── 抜粋本文 ──

関東平野南部,多摩川と境川の間に広がる丘陵。広くは東京西郊の八王子市から南南東にのびて三浦半島へと続く丘陵地を指すが,狭義には八王子市を流れる多摩川上流の浅川と,横浜市西部を流れる帷子(かたびら)川との間の地域を指す。西は境川をはさんで相模原台地へと続き,北は多摩川をはさんで武蔵野台地へと続く。また,東はほぼ川崎市多摩区登戸~横浜市保土谷区を結ぶ線を境に下末吉台地へと連続している。多摩丘陵は地形・地質的には,これらの台地と関東山地の間の性格をもち,丘陵背面をなす多摩面と呼ばれる地形面は台地よりは古く,関東山地よりは新しい中期更新世に形成された。関東山地に接する北西縁では標高約230m,南へしだいに高度を減じ,横浜市西部ではほぼ70mとなって下末吉台地へ続く。多摩丘陵は登戸と町田を結ぶ小田急線沿いにみられる標高100mの等高線付近を境として地形・地質上は二分される。北西側は,より起伏が大きく,厚い河成の砂礫層が分布し,南東側には北西側よりは新しい時代に形成された海成の堆積物が分布する。両地域とも厚い関東ローム層がこれらの堆積物を覆っている。斜面は広葉樹に広く覆われ,クヌギ,ナラ,カシなどが多く,尾根筋にはアカマツが多い。丘陵地の一部は都立自然公園に指定され,多摩動物公園などがある。

───
── 入力データ ──

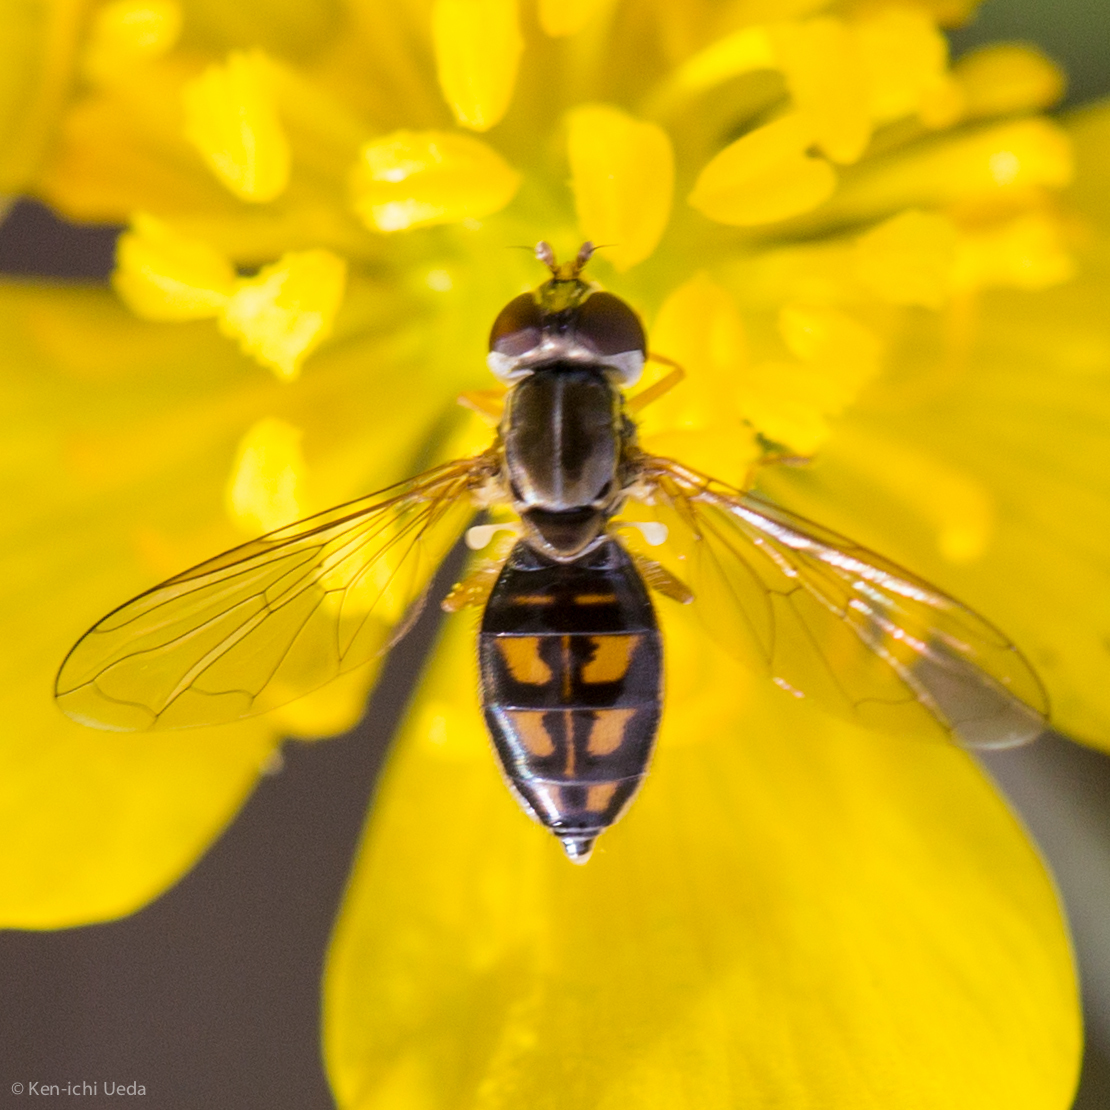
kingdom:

───

» 次の課題:
a) 多摩丘陵に関する本文で、斜面や尾根筋に多い樹木として挙げられている種類をすべて列挙せよ。
b) 多摩丘陵に関する本文によれば、丘陵背面をなす多摩面はどの時代に形成されたか。
c) 多摩丘陵に関する本文を、最後の文の後から書き継げ。

» 課題別の解答:
a) クヌギ、ナラ、カシ、アカマツ

b) 中期更新世

c)
 尾根筋に残る丘頂平たん面や緩斜面は,古くから耕地として利用され,波状の丘陵地農業として研究の対象になってきた。おもな作物は,第2次大戦前は桑であったが,戦後は陸稲,大麦,小麦などの穀類やサツマイモが栽培された。最近では都市近郊農業として,野菜が主流を占めている。近年,首都圏の一画を占めるため都市化の波が急速に押し寄せ,京王電鉄相模原線,小田急多摩線,東急田園都市線など鉄道の新線建設,道路の整備とともに大規模な宅地造成が盛んに行われ,かつては林地や畑地であった斜面が雛壇状の住宅地に改変されている。このため,これらの沿線の地域を上流部にもつ鶴見川では,降雨時の流量が大きくなるなど,都市化に伴う新たな水害が頻発し,その対策に追われている。また多摩丘陵北部の八王子,町田,多摩,稲城の諸市にまたがる地域では,1960年代から多摩ニュータウンの建設がすすめられた。

 丘陵地では,多数の樹枝状に発達する谷とやせた尾根が交互に配置されており,古くからの交通路は谷筋や尾根筋に発達し,これらを横切る交通路は少なかった。多摩ニュータウンでも流域沿いの計画が中心となり,谷筋には道路が整備されつつあるが,尾根を横切る道路は不足している。八王子市の野猿峠の近くに1965年大学セミナーハウスが建設されたのをはじめ,最近は狭い都心の敷地を離れて,丘陵地に移転する大学も多い。なお《万葉集》巻二十には〈多摩の横山〉を詠んだ歌がある。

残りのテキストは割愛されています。